This kind of objective-based thinking strikes me as very odd, and I do not know whether it is because I am Eastern Catholic and therefore really couldn’t care less about helping Protestants get their house in order or because I am an academic and really can’t be bothered to give practical solutions to anything. After all, I wrote out of love for my fellow Catholics because the Latin hierarch has been implicated, and while I am happy that so many Protestants seem to be reading, I really have no idea how I can be helpful to Protestants because I am most certainly not one and not interested in being one again, except to say that perhaps we might work together as persons in Christ walking together to maybe one day renew communion between our churches. I am sure that not all Protestants think this way and ask these kinds of questions about end goals, end games, and agendas because of the graciousness of some of my friends, but it is a reality that I am being asked these questions that are foreign to my consciousness right now, and the honest truth is that it all feels very weird.

At the same time, I find myself here at a conference with InterVarsity Christian Fellowship at the University of Illinois, Urbana-Champaign. I have been cultivating friendships with some of the staff and students as part of my work as a faculty member in the Asian American Studies Program at Northwestern University, and this has resulted in me getting invited to offer a ‘seminar’ here on the model minority, something that I study and for which I do not even have to prepare. In fact, speaking of speaking about the model minority with evangelicals, I in fact gave the Carl G. Westerdahl Lectures on Evangelism at North Park Theological Seminary on Tuesday on this exact topic, so I am very prepared for what I have to say tomorrow to the students.

And yet for this, I suppose I am again interloping in Protestant circles, now in my capacity as a secular academic who happens to be Eastern Catholic. In contemporary Protestant terms, what is my end goal, my end game, my agenda?

Because I have found myself thinking about this, I am realizing increasingly that I have been – in the words of the critical theorist Louis Althusser – interpellated.
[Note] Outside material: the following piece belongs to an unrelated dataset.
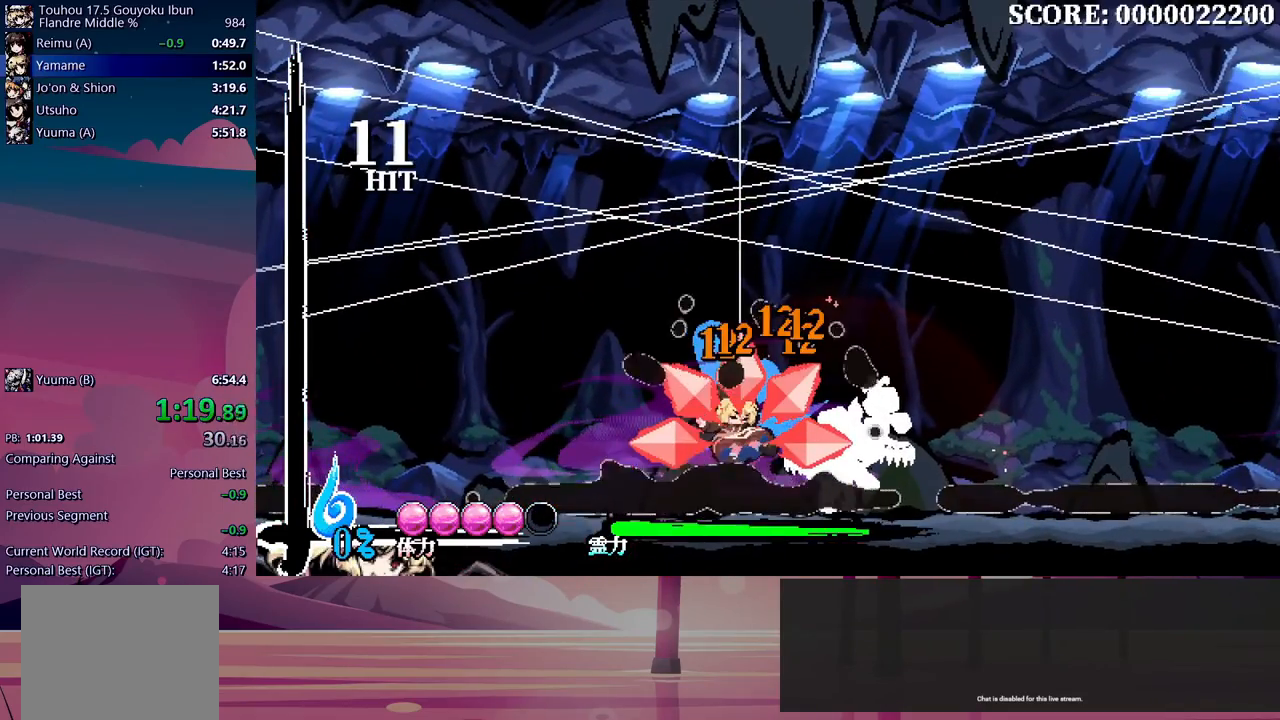
{"buttons": [], "events": []}
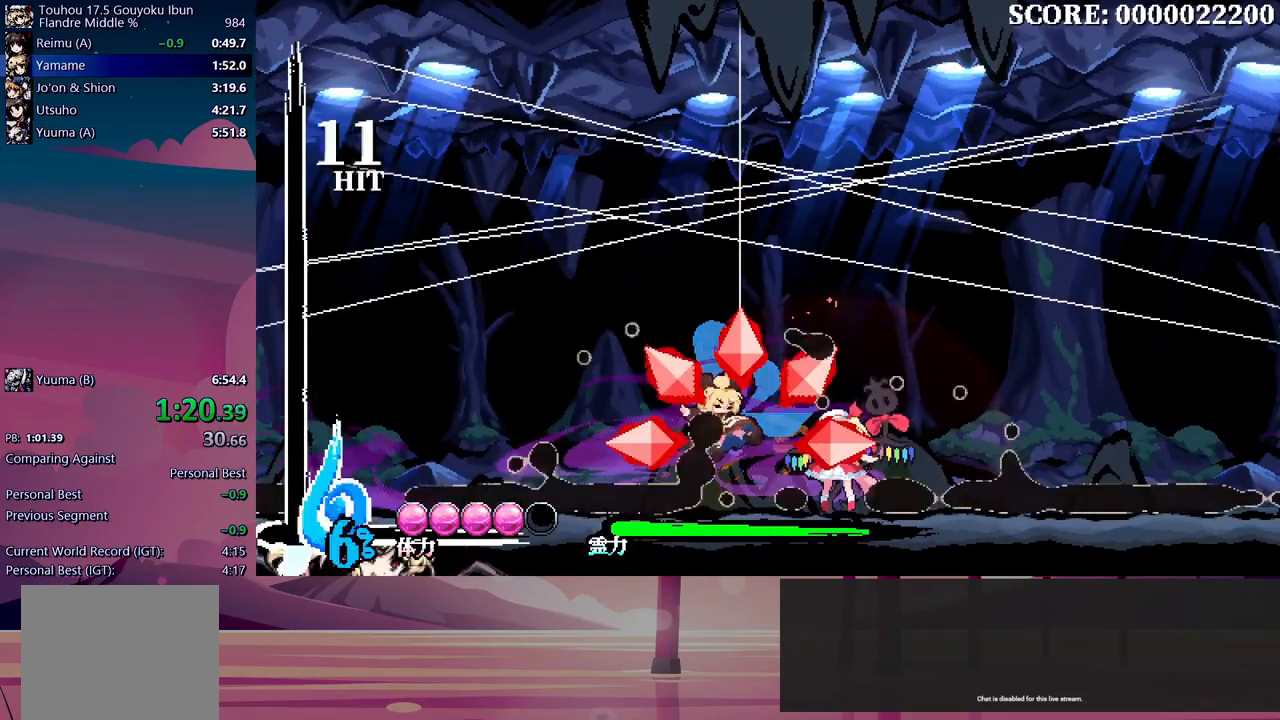
{"buttons": ["DPAD_UP", "DPAD_RIGHT"], "events": [[117, "DPAD_RIGHT", "down"], [117, "DPAD_UP", "down"]]}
Althusser insightfully says that the way that one falls into an ideology is as if an institution shouts, ‘Hey you!’ to one on the street, and one turns around, recognizing oneself in the ‘you.’ I am Eastern Catholic, but this constant badgering about my end goal, end game, and agenda may be interpellating me.

And thus I have to pray as an Eastern Catholic again this Great Fast. The Prayer of Holy Ephrem the Syrian, prayed at Wednesday and Friday’s Liturgy of the Presanctified Gifts and in daily prayers, is thus the prayer of my heart now:

O Lord and Master of my life, drive from me the spirit of indifference, despair, lust for power, and idle chatter.

Instead, bestow on me your servant the spirit of integrity, humility, patience, and love.

Yes, O Lord and King, grant me to see my own sins and not to judge my sisters and brothers, for you are blessed, both now and ever and for ages of ages, amen.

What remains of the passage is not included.